(Extracted records)
# # # # #

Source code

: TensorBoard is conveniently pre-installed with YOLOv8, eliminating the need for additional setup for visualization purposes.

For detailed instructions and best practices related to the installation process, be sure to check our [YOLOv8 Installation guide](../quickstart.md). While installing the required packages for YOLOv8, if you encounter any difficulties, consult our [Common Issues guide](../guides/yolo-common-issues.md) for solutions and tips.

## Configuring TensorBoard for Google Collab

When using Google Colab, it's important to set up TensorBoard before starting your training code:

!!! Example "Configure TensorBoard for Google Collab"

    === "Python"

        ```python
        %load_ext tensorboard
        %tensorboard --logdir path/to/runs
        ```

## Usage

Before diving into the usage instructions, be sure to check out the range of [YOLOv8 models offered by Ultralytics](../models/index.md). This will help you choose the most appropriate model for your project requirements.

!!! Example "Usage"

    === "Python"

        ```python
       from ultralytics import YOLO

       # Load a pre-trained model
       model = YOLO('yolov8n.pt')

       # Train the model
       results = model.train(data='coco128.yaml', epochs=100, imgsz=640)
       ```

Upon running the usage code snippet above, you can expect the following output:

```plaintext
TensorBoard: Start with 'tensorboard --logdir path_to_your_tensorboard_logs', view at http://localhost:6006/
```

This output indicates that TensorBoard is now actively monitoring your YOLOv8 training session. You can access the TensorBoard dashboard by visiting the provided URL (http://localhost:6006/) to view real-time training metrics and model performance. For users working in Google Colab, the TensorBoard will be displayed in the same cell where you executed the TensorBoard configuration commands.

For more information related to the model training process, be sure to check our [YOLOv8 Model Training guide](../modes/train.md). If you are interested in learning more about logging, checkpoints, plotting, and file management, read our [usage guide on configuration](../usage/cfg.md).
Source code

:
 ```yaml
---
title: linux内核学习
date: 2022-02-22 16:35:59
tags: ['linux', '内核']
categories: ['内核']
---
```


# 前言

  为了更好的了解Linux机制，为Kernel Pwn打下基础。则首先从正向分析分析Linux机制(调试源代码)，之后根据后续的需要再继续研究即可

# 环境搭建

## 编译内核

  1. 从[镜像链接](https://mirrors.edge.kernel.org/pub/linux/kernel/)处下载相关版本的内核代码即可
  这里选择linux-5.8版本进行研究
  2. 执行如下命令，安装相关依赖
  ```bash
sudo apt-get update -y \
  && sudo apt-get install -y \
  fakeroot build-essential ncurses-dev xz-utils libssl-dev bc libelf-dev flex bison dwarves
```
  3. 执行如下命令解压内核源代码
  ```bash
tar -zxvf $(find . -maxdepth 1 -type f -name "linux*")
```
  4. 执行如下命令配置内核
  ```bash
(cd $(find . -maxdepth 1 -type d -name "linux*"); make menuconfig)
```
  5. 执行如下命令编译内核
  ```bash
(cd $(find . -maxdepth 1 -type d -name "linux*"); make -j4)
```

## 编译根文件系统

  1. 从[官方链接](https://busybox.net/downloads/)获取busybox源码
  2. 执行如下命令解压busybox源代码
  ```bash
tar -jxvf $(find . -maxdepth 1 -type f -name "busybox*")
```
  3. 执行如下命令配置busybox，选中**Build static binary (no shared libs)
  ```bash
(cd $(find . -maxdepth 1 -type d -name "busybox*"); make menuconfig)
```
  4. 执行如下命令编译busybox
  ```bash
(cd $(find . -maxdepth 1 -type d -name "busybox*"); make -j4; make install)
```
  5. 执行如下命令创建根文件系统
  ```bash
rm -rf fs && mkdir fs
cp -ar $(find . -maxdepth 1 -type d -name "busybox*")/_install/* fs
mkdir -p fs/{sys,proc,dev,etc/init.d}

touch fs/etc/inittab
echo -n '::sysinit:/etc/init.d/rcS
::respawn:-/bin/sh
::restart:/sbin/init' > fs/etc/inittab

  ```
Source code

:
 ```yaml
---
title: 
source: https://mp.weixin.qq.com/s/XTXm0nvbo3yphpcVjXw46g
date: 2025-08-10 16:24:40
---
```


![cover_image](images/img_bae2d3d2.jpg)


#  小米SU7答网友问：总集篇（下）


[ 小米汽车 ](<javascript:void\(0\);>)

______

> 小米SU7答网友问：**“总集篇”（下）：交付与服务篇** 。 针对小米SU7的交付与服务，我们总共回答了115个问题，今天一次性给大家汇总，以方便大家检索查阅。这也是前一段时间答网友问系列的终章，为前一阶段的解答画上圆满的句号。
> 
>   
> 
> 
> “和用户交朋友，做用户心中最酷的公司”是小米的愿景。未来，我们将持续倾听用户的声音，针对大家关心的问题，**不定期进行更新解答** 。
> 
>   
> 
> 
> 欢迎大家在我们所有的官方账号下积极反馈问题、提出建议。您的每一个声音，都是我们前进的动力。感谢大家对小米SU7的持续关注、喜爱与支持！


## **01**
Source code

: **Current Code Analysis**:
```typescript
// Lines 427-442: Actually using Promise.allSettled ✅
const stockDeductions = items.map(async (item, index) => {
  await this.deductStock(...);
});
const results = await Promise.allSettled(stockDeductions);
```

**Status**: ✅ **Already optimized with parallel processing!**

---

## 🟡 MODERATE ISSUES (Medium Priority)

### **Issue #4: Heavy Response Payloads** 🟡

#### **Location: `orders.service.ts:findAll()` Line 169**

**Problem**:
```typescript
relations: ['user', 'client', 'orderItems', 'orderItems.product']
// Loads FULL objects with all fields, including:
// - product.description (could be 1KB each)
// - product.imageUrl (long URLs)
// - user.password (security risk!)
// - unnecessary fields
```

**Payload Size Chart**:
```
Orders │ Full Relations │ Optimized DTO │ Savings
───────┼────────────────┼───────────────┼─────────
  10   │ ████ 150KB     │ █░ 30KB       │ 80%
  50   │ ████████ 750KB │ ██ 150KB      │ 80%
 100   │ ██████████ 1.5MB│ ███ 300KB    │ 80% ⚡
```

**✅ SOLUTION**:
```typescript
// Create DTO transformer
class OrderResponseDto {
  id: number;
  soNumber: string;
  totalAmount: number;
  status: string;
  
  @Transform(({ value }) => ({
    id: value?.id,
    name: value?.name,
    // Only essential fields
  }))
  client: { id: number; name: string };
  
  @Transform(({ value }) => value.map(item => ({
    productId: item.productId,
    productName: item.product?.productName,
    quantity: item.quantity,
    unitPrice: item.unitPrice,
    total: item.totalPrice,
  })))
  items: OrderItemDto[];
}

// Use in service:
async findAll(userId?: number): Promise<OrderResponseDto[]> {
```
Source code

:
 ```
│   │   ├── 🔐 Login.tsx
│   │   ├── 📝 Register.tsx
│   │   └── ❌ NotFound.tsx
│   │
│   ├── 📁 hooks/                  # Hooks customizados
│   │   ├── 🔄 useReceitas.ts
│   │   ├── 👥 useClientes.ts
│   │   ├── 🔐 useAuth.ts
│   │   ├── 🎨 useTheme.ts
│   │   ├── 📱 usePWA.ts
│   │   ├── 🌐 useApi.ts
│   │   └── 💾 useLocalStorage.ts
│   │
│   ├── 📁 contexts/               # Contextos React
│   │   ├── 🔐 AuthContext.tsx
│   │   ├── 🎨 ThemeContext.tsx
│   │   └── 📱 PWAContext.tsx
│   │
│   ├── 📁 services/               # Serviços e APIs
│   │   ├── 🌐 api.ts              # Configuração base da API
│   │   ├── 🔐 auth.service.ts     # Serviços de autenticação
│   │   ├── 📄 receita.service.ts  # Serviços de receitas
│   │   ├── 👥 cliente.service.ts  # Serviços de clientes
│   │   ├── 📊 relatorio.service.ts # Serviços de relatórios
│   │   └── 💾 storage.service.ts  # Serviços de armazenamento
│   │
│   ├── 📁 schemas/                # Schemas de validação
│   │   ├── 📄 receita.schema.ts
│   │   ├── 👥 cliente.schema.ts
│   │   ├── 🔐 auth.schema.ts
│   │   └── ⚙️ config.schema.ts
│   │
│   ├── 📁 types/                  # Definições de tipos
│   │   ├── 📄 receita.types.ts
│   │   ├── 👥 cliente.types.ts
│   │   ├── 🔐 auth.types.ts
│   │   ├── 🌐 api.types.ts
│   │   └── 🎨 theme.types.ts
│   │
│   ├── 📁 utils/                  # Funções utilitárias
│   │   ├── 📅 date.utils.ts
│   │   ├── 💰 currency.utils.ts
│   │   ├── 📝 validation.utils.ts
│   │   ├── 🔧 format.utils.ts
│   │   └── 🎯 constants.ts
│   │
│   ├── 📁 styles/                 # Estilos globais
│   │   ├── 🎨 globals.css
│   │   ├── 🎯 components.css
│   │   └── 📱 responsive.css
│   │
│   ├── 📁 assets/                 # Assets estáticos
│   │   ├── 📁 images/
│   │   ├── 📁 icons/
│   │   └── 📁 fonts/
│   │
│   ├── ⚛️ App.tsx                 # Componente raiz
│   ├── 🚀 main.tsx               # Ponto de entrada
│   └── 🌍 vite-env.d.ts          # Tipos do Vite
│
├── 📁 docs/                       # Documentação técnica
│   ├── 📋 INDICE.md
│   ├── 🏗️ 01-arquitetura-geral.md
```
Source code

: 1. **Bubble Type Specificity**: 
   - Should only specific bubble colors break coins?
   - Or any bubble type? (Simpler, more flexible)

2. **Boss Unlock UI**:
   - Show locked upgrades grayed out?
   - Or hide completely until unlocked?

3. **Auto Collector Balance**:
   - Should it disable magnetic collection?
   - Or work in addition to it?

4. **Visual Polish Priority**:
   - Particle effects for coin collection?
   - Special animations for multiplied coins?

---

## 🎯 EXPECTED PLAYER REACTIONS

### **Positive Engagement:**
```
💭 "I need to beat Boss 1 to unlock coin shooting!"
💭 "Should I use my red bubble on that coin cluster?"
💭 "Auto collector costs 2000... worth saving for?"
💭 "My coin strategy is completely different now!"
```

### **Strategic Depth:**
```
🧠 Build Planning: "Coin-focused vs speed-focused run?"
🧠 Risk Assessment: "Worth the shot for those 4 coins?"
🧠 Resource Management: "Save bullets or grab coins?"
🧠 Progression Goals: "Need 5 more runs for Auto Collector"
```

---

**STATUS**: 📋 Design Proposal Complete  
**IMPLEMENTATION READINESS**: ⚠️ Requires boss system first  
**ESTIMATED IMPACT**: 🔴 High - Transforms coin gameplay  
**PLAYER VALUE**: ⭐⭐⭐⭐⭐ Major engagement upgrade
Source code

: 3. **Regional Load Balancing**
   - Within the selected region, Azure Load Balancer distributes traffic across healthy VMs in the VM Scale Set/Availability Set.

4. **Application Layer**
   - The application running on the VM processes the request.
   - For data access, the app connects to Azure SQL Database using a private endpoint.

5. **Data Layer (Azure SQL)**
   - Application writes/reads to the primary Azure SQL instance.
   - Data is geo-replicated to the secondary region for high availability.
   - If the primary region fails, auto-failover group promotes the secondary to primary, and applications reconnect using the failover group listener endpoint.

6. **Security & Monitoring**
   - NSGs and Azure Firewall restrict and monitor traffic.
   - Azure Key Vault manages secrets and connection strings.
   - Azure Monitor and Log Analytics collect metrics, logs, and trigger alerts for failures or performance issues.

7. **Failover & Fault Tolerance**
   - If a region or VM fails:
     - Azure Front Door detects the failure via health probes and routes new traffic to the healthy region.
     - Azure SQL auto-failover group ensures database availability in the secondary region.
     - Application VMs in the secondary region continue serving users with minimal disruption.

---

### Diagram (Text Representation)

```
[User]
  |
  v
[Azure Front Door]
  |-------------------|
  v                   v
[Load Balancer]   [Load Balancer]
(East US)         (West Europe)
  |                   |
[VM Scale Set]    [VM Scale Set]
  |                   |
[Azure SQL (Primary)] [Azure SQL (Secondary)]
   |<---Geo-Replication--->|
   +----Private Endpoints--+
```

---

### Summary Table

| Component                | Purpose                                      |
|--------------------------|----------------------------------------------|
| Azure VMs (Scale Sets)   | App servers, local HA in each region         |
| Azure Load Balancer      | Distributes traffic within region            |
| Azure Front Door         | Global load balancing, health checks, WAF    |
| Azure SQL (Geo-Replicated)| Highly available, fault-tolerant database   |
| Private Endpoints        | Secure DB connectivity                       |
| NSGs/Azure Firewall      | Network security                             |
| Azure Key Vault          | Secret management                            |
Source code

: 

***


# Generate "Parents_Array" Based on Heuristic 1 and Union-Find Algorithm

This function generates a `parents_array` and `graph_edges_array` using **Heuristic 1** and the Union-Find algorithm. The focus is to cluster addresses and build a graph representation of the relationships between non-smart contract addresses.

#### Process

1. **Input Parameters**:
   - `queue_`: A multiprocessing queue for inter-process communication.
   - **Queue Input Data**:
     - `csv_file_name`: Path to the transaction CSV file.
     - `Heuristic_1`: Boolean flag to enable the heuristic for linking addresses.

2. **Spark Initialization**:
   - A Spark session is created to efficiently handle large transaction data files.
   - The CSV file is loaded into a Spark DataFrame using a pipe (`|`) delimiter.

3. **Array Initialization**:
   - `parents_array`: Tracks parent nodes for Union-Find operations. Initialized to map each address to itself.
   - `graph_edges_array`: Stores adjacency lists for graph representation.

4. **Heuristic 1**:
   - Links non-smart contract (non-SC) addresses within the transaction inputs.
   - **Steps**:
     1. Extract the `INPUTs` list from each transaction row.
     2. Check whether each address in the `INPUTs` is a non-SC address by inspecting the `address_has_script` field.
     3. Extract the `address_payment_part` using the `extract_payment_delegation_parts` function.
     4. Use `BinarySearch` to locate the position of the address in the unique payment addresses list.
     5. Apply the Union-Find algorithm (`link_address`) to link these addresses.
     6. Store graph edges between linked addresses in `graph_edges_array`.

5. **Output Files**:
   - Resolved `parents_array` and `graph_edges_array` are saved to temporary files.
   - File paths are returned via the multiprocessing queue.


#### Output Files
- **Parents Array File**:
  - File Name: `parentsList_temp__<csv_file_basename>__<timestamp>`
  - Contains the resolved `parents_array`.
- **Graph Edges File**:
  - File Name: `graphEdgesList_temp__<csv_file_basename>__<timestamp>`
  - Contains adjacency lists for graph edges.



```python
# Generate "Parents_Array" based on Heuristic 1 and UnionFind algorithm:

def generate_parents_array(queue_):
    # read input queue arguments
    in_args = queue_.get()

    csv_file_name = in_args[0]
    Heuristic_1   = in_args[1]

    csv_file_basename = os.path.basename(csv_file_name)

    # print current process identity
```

# # # # #

PROMPT: Among the entries above, how many lines hold the word "traffic"? Reply with only that number.

THE ANSWER: 4